◆ TASK
Which ECF numbers does the court order below cite? List each number only once.

United States District Court, S.D. California

January 15, 2020

MICHAEL PEMBERTON and SANDRA COLLINS PEMBERTON, individually and on behalf of others similarly situated, Plaintiffs,
v.
NATIONSTAR MORTGAGE, LLC, a Federal Savings Bank, Defendant.

          ORDER GRANTING MOTION FOR ATTORNEYS' FEES AND NAMED REPRESENTATIVE AWARD [ECF NO. 133]

          HON. CYNTHIA BASHANT JUDGE

         On December 16, 2019, Plaintiffs filed a Motion for Attorneys' Fees and Named Representative Award in connection with the class action settlement reached in this case. (ECF No. 133.) Plaintiffs request $700, 000 in attorneys' fees, with a waiver of all costs, and $10, 000 for each named Plaintiff. (Id.) Defendant does not oppose the request. However, two class members have objected to the amount being requested for the two named Plaintiffs. (ECF Nos. 137, 139.)

         The Court held a hearing on the issue on January 13, 2020. At the hearing, no objectors appeared.

         After reviewing the time sheets and considering the arguments of counsel both oral and written, the Court concludes that the request is reasonable and GRANTS Plaintiffs' Motion for Attorneys' Fees and Incentive Award. (ECF No. 133.)

         I. BACKGROUND

         Over five years ago, Plaintiffs' counsel filed this lawsuit on behalf of a class of Plaintiffs who had obtained an adjustable rate mortgage (“ARM”) loans that permitted them to defer payment of accrued interest. (See ECF No. 76, Second Amended Complaint (“SAC”).) Plaintiffs argued that the unpaid accrued interest that was added back to the principal balance (“negative amortization”) should have been included as interest in the Mortgage Interest Statement (“Form 1098”) that Nationstar provided to each class member. (See id.)

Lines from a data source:
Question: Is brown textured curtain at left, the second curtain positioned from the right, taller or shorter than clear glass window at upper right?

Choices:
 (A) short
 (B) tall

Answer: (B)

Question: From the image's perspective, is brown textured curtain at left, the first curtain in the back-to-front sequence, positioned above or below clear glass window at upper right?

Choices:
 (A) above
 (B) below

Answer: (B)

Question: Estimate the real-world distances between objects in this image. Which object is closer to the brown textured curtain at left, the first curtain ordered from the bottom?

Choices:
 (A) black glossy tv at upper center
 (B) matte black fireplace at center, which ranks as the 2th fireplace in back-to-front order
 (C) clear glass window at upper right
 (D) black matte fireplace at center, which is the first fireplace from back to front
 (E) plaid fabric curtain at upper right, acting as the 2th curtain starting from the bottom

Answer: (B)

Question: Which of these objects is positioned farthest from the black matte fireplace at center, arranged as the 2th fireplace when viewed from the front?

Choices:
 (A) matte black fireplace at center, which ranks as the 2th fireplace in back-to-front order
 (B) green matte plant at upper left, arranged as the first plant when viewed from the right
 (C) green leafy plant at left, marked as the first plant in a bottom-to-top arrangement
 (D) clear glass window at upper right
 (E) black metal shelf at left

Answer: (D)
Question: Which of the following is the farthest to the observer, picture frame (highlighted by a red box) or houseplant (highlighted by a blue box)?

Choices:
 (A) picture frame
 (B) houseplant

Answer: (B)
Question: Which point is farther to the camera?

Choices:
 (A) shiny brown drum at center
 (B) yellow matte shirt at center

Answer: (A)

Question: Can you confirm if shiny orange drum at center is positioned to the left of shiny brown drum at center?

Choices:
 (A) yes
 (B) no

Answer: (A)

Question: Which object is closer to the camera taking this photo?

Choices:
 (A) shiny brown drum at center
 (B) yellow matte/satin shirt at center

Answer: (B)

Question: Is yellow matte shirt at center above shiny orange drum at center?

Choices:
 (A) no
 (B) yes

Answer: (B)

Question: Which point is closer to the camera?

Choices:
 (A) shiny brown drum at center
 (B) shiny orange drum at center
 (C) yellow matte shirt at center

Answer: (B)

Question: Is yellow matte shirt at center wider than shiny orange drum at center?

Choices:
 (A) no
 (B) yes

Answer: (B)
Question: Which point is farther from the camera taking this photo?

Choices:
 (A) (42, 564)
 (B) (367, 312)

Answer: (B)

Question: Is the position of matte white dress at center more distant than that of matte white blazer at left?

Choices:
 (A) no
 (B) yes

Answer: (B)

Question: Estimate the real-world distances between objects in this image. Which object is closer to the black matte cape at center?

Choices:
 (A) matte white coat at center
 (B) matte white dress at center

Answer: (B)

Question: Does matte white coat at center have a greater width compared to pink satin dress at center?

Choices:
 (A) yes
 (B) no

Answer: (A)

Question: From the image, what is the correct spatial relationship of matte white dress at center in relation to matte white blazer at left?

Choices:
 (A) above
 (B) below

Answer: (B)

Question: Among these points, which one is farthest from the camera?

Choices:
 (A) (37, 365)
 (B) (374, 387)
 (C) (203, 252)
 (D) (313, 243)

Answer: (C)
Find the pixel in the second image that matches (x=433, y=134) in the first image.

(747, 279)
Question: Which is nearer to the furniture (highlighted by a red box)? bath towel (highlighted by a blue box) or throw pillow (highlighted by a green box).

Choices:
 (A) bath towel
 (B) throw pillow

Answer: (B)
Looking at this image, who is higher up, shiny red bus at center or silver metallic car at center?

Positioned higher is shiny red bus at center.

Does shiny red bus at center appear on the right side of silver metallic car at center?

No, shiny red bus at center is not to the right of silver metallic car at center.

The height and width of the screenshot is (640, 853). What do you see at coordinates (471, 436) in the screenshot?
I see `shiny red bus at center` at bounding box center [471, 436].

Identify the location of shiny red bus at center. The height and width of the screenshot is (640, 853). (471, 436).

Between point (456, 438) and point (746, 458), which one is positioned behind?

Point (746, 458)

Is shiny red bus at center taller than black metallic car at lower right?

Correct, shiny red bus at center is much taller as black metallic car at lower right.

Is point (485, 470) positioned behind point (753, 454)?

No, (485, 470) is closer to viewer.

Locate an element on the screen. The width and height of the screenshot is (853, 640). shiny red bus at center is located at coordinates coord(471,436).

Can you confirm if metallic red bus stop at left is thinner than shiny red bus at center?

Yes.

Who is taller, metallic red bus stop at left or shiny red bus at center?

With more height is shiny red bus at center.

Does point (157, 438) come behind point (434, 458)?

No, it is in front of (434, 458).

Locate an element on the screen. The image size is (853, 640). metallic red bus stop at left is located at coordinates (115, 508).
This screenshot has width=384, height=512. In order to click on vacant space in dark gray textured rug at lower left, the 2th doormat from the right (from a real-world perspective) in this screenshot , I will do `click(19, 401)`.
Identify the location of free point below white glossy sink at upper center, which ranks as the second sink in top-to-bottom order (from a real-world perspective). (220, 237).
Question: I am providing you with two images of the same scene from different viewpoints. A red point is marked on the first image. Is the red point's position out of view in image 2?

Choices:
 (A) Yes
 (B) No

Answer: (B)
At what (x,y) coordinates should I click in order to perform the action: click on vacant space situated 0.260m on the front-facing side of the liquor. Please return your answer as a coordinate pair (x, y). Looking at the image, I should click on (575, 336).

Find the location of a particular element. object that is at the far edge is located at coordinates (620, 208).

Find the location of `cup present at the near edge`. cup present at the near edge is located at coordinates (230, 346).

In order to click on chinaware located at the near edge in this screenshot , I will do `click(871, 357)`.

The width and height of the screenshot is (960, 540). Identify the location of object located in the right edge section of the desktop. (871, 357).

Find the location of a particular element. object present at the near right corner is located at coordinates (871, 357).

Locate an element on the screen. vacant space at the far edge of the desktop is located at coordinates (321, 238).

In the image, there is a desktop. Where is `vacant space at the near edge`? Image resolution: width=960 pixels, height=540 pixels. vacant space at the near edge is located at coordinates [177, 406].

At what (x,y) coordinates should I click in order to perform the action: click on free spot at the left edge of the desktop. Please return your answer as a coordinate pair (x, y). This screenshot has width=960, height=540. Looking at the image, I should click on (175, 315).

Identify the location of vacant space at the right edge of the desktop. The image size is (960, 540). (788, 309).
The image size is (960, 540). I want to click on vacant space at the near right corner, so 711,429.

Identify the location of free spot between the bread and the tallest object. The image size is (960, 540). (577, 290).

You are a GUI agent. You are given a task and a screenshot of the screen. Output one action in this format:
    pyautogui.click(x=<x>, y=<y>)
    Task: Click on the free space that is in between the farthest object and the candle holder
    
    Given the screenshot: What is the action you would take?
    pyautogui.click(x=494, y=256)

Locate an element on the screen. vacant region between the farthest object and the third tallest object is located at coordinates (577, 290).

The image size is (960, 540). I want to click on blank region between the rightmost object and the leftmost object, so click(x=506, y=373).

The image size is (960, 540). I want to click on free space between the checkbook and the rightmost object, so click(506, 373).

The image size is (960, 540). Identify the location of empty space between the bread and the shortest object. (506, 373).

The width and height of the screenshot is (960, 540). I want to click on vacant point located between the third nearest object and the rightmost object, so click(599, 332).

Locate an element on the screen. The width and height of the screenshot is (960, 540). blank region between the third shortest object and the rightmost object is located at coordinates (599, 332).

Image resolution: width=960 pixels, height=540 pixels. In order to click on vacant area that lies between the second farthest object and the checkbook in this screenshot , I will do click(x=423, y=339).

◆ EXERCISE RESULT
133, 137, 139, 76